Abdurrahman Yazıcı: Bir takım kurallar koyarak sanki o bozulmuş kurbanı çağrıştırıyor.
Abdulaziz Bayındır: Mesela bu Allah içindir, bu tanrılarımız içindir.
Abdurrahman Yazıcı: Kurbanın olduğunu ama bozulduğunu. Allah da sadece Allah için kesin.
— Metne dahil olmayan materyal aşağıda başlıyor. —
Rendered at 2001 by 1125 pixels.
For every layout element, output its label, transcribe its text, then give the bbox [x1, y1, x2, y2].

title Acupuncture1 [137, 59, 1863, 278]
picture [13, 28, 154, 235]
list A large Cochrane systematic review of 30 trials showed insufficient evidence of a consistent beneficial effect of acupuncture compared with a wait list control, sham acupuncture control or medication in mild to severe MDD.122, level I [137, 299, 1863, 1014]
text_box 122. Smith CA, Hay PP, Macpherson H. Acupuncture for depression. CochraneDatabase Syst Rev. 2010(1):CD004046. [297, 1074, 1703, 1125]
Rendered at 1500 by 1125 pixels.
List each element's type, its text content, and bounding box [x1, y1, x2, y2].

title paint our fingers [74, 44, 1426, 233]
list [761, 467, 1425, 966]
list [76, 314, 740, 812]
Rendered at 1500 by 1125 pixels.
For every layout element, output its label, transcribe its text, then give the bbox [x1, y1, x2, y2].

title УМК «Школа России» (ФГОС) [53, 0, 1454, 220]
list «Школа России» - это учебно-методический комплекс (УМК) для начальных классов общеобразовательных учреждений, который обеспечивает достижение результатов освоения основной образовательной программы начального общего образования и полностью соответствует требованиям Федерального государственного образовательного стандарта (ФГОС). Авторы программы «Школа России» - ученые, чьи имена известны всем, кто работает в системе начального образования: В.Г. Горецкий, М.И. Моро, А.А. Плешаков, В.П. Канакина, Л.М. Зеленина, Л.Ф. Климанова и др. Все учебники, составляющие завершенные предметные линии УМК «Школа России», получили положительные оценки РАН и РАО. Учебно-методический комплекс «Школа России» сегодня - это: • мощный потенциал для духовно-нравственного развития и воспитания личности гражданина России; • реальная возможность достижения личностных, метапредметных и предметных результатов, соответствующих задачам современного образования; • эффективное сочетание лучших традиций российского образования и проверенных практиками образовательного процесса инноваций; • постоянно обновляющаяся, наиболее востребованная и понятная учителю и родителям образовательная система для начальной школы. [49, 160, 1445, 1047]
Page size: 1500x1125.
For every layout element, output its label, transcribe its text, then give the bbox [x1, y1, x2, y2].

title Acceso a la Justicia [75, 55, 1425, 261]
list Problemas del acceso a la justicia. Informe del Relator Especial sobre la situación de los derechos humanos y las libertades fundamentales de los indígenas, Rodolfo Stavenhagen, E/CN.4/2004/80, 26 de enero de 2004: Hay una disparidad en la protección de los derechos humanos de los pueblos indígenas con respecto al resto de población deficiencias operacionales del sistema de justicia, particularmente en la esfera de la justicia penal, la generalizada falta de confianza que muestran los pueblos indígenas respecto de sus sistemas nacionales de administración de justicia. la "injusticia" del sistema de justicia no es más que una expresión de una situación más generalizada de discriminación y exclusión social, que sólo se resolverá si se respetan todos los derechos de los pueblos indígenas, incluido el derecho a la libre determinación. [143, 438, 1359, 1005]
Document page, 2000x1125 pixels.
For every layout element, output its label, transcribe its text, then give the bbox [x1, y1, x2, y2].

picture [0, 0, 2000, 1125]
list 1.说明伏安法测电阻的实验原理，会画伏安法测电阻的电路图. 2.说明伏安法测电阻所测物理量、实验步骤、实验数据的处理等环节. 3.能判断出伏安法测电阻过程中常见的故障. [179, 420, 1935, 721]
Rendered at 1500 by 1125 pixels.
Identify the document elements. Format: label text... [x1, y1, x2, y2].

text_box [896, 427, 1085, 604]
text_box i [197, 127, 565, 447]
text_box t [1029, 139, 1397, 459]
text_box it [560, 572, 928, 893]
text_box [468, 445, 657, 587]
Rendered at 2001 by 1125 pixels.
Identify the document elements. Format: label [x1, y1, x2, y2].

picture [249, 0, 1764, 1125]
Abdulaziz Bayındır: Mesela diyor; “hazâ lillah ve hazâ şurekaina” işte bu Allah için bu da bizim araya sokuşturduğumuz aracı tanrılar için diyorlardı. AllahTeala burada Resulullah’a ne diyor? “Fe salli li rabbik: Rabbin için namazını kıl”, başka? “Venhar li rabbik” demektir: Rabbin için kurbanı nahr et. Kurbanı kes. “İnnâ şanieke huvel ebter” yani sana karşı böyle hücum eden, seni sıkıntıya sokan tavırlar içerisinde olanlar: işte asıl ebter olanlar onlardır. Yani soyu devam etmeyecek olanlar onlardır. Sen değilsin. Şimdi burada şu ortaya çıkmış oluyor: yani ebterlik, esasen çoluk çocuğun yaşaması değil. O çizginin yaşamasıdır. Ne olacak yani, senin çoluğun çocuğun yaşamış da Allah’ın yolundan ayrılmışsa ne işe yarar. Ama o çizginin yaşamasıdır. Resulullah(sav)’in oğlu falan yoktu ama o zaman oğullarım var, kızlarım var diye. Kızlarla kimse sevinmezdi de onların döneminde, şu kadar oğlum var diye övpnenlerin hiç birisinin adını sanını da bilmiyoruz. Çoğusunun adını sanını bilmiyoruz ama Resullah halâ en tepelerde saygı gören birisidir.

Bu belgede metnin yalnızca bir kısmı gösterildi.